EXERCISE INPUTS:
———
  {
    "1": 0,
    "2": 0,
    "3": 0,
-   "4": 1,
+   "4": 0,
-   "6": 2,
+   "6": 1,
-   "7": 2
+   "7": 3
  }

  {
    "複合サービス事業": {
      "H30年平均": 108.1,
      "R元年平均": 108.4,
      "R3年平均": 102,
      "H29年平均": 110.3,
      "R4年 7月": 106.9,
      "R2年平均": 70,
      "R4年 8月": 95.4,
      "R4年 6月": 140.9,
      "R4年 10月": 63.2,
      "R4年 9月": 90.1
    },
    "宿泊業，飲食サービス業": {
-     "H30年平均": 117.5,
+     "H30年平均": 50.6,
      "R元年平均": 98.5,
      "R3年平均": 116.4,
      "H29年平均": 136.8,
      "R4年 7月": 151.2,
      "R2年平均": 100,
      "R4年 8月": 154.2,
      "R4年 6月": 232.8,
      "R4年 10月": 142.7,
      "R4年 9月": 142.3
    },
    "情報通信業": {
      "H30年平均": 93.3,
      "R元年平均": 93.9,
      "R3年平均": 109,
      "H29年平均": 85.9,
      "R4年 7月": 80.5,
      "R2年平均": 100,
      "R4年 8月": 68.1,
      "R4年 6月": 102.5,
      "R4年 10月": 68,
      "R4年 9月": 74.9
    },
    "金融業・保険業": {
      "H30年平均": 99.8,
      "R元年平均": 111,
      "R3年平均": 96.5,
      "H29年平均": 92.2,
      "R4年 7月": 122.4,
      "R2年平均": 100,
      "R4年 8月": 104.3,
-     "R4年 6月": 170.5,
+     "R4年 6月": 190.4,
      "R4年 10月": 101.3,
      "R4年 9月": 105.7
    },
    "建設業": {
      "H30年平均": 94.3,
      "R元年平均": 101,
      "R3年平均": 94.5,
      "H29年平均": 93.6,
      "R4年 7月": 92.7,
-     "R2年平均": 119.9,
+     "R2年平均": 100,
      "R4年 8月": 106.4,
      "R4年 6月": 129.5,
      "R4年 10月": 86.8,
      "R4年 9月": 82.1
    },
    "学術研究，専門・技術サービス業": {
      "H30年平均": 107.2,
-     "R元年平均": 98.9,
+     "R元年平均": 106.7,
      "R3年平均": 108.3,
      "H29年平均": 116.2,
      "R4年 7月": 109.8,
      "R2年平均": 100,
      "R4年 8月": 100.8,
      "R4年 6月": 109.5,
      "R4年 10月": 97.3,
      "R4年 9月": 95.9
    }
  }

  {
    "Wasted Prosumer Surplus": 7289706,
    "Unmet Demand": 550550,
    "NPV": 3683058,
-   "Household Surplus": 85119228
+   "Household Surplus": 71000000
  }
———
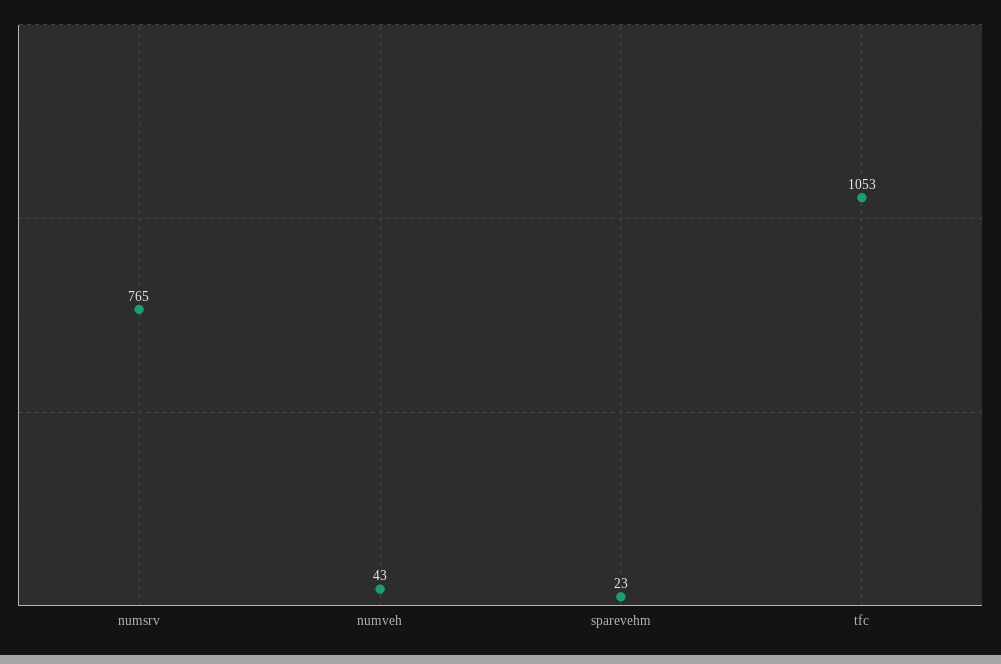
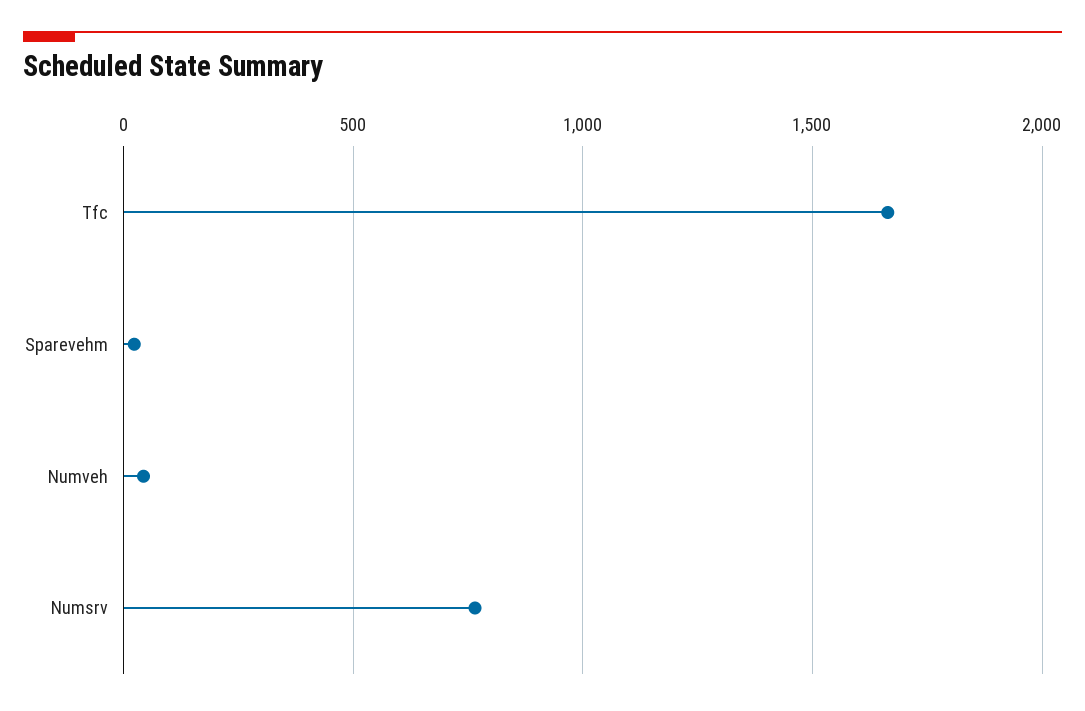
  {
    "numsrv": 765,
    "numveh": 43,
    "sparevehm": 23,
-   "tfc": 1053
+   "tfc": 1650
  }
———
AIM OF THE TASK: Wherever the string "Household" is found in the entries, copy the line it sits in.

EXERCISE ANSWER:
-   "Household Surplus": 85119228
+   "Household Surplus": 71000000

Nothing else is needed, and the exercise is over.